> Reading text:
Sad sack: Jordan Dulieu plays a troubled teen in the drama ‘Everything in Between’.
EVERYTHING IN BETWEEN * (90 minutes) M
If only good intentions and noble themes were enough to make a good film.
In the low-budget Australian drama Everything in Between, suicidal teen Jason (Jordan Dulieu) meets American drifter Liz (Freyja Benjamin), a Zen-loving young lass whom he brings home, a plush Sydney mansion where mum (Gigi Edgley) and dad (Martin Crewes) are at loggerheads with each other and with how best to cope with their taciturn son’s many issues.
As the two draw close it’s obvious there’s a lot of heart in the film, directed by feature first-timer Nadi Sha O(co-writing with Grant Osborn, but the pace is glacial, the tone morbid, the characterizations wafer-thin.
Dad comes off as a sort of new-fashioned ocker stereotype; mum is a wine sipping shrew; Liz has no real backstory; Jason remains an enigma. As for Linda (Esther Anderson), the secretary dad is boffing, she is literally forgotten about.
The performances are stilted, largely unconvincing and, sad to say, largely uninteresting. Yet the end credits lists the presence of a “dramaturg” (Benjamin Mathews, who also plays a doctor in the film), continuing the decades-long mystery as to what a “dramaturg” does.
The patchy story charting the relationship between Jason and Liz and some pretty dire, exposition-heavy dialogue suggest the film relied on a screenwriter’s notepad rather than a polished screenplay. That’s a guess, of course, but some of the exchanges between Jason’s mum and dad are pretty hard on the ear.

Saved entries:
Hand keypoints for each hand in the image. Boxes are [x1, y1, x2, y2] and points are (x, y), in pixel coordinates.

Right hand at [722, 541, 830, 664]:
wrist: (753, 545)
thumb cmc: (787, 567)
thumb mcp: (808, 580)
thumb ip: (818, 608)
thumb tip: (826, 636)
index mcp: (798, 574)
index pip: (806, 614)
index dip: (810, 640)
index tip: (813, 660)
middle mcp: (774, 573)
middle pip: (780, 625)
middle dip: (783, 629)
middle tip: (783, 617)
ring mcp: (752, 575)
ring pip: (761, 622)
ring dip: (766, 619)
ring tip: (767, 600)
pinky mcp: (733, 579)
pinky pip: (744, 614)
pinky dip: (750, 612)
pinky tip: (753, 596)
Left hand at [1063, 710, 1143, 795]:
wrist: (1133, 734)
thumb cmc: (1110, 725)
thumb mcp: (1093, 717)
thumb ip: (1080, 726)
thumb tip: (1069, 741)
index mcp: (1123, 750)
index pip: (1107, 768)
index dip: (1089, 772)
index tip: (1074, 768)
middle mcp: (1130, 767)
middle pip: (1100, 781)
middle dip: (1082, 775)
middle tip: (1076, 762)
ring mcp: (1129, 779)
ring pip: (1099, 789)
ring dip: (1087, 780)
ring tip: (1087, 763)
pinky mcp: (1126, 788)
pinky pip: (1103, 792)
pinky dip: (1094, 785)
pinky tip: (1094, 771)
--
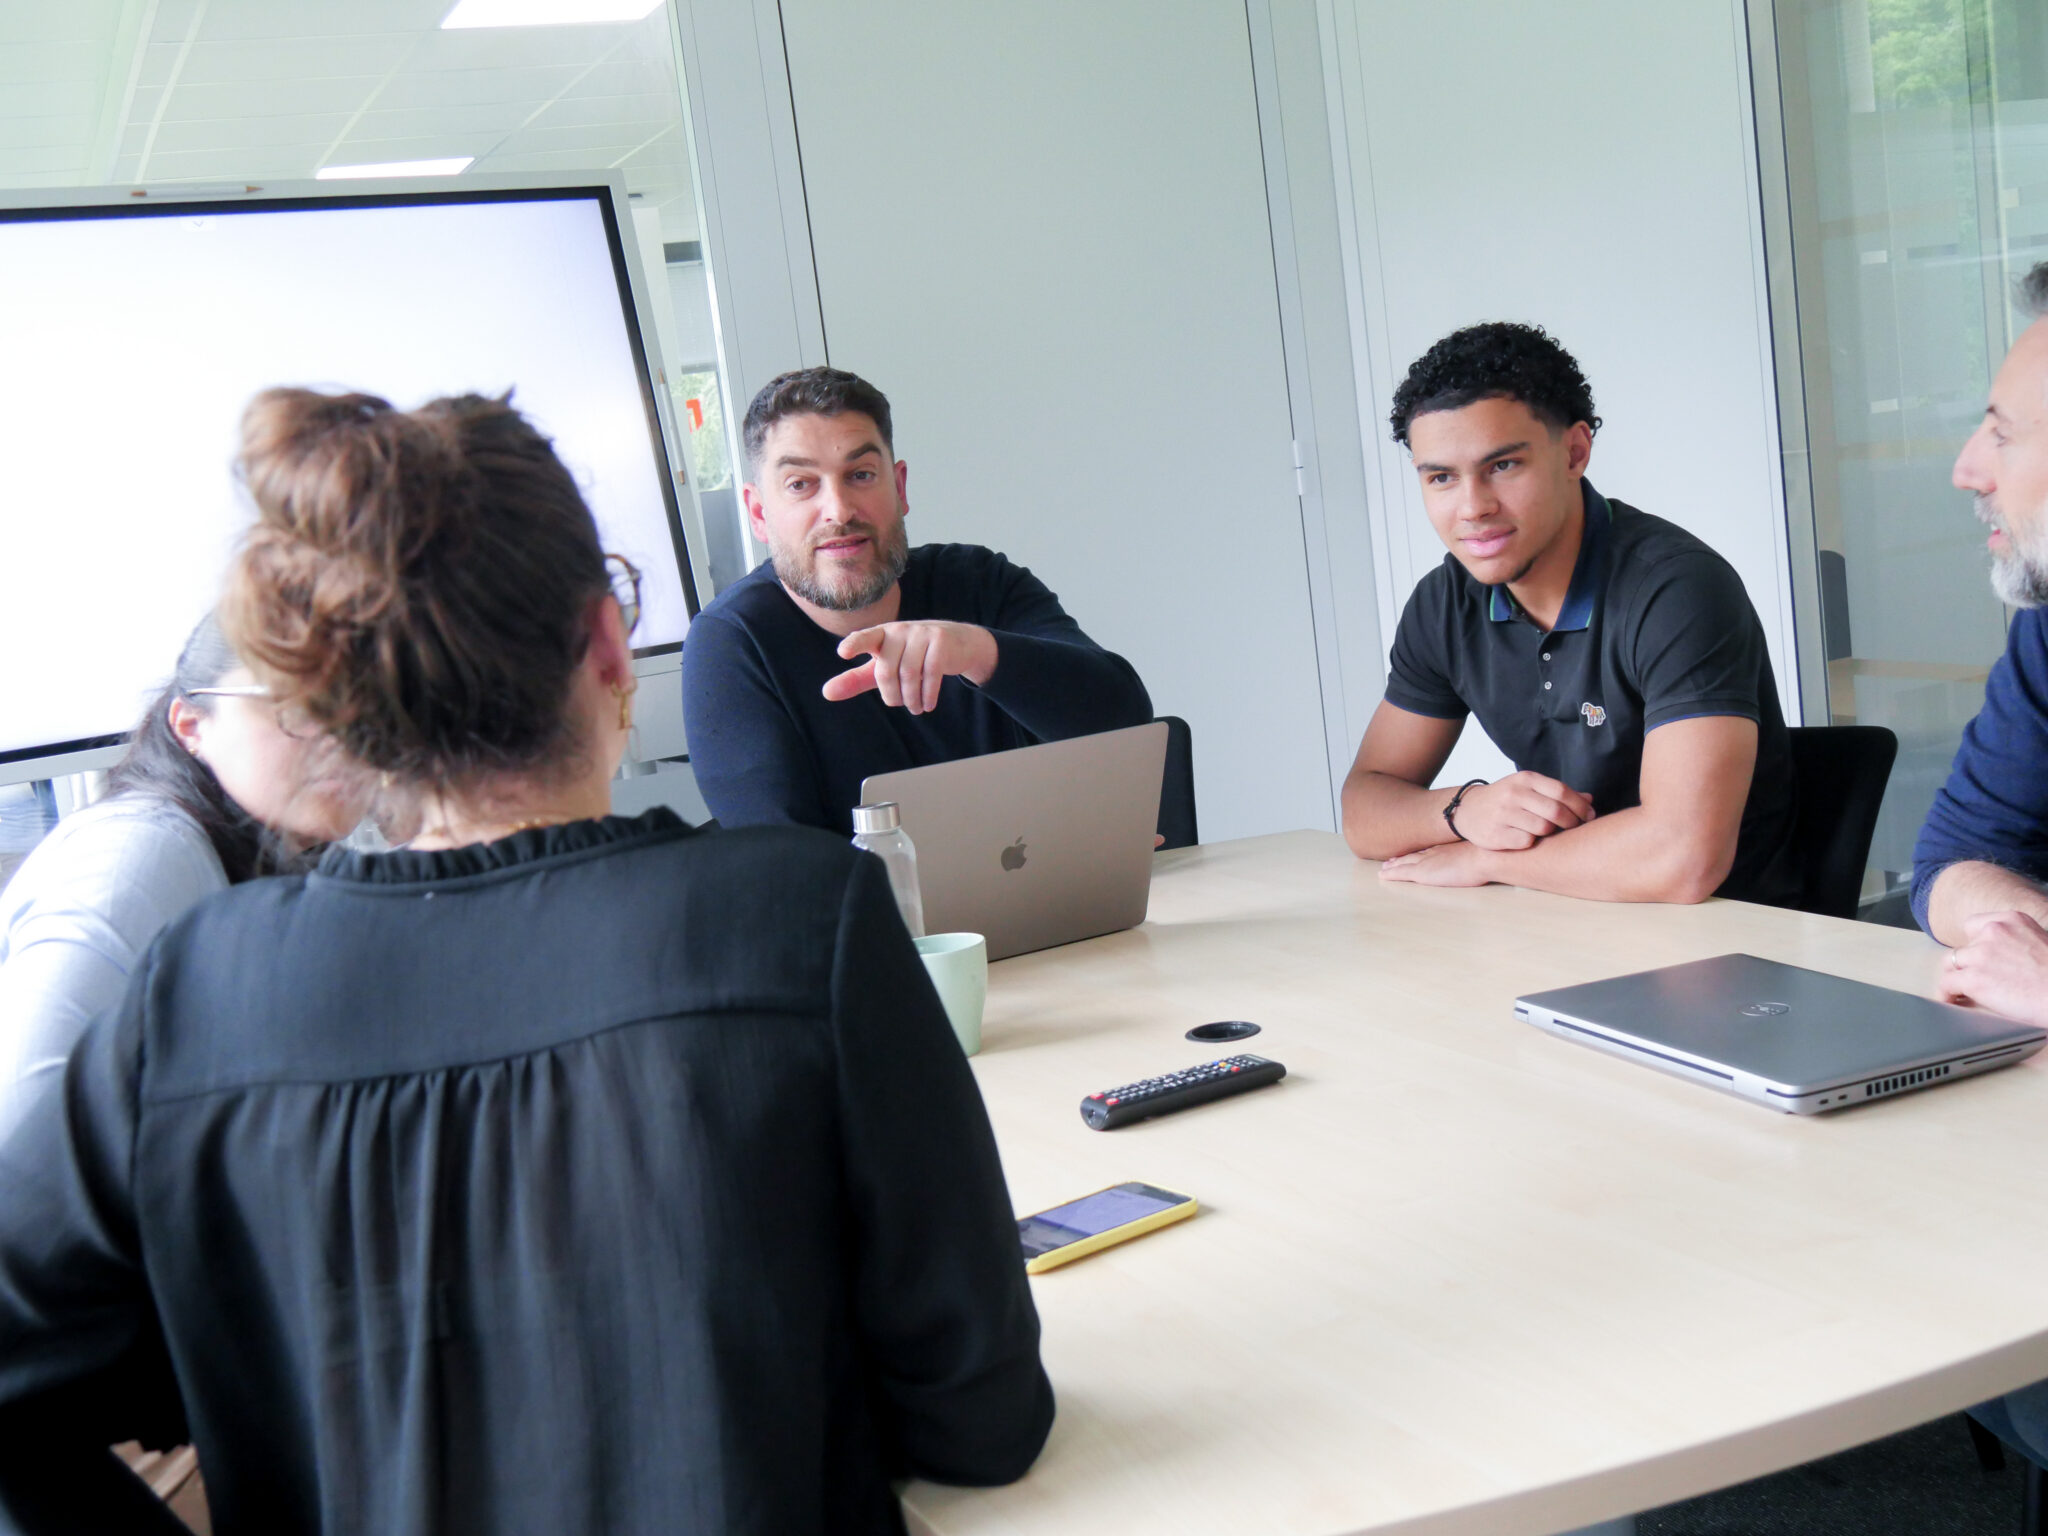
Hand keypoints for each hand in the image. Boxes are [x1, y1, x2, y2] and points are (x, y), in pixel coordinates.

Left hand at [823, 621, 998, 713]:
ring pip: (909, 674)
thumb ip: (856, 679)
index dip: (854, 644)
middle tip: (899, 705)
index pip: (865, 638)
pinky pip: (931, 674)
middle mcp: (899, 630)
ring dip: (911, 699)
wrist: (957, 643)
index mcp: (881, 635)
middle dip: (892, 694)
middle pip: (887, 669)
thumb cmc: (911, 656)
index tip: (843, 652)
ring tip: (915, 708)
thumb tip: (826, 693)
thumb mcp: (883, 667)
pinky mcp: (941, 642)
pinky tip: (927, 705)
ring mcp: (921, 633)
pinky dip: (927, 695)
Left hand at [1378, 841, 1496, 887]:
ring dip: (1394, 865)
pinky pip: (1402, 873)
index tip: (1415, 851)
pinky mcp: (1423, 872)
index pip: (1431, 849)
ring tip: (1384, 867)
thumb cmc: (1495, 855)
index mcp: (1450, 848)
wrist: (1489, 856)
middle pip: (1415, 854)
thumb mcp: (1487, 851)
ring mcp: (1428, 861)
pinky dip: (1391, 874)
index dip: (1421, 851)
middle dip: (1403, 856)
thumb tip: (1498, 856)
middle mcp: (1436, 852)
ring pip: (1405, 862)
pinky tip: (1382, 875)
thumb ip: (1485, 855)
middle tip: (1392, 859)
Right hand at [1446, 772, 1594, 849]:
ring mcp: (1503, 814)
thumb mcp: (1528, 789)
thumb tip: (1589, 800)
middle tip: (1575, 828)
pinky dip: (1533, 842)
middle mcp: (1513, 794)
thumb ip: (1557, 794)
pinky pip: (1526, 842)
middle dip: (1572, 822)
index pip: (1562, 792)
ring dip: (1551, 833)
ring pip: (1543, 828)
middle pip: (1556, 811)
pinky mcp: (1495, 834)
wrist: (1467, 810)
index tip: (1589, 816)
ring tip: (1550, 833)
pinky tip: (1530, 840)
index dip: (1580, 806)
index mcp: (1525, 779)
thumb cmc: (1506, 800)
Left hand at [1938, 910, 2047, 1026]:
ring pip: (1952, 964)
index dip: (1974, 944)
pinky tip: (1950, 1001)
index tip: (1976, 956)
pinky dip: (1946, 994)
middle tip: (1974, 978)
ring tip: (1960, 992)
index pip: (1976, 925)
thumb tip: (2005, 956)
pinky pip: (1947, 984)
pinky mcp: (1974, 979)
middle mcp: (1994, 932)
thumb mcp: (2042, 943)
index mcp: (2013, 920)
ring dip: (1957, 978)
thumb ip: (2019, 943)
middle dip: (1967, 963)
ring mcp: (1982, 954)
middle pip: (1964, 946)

> Explore the material:
1. Pull from the film review the passage starting at "As the two draw" and ending at "literally forgotten about.", copied word for word.
2. Write the next part of the review of Everything in Between, beginning right after its final sentence.

> Answers to the exercise:
1.
As the two draw close it’s obvious there’s a lot of heart in the film, directed by feature first-timer Nadi Sha O(co-writing with Grant Osborn, but the pace is glacial, the tone morbid, the characterizations wafer-thin.
Dad comes off as a sort of new-fashioned ocker stereotype; mum is a wine sipping shrew; Liz has no real backstory; Jason remains an enigma. As for Linda (Esther Anderson), the secretary dad is boffing, she is literally forgotten about.

2.
Example: at one point Jason’s state of mind finds expression in a line of falling dominoes. It must have taken many hours to set up, but it just pops up out of nowhere. How’s that?
We are also graced with a highly improbable escape from a hospital aided by one of those cosmically incompetent security guards you only ever see in movies. He’s worse than useless and apparently doesn’t know how to use a telephone.
Same applies to the facility’s staff. Seriously, did nobody notice during the table read?
It doesn’t help that during a bonding scene between Jason and Liz we get a glaring continuity error that takes you right out of the picture. Aren’t there ways to edit around such obvious flubs?
As with too many Australian films, Everything in Between has no third act, so even if you forgive all the film’s faults you still end up with an unresolved story.
Watching the hundreds listed in the long end credit scroll, it’s truly heart-breaking that all this effort went into the service of a sluggish, drab story with so little emotional resonance or sense of conviction.
And dealing with issues such as depression doesn’t mean the film itself has to be so depressing, surely.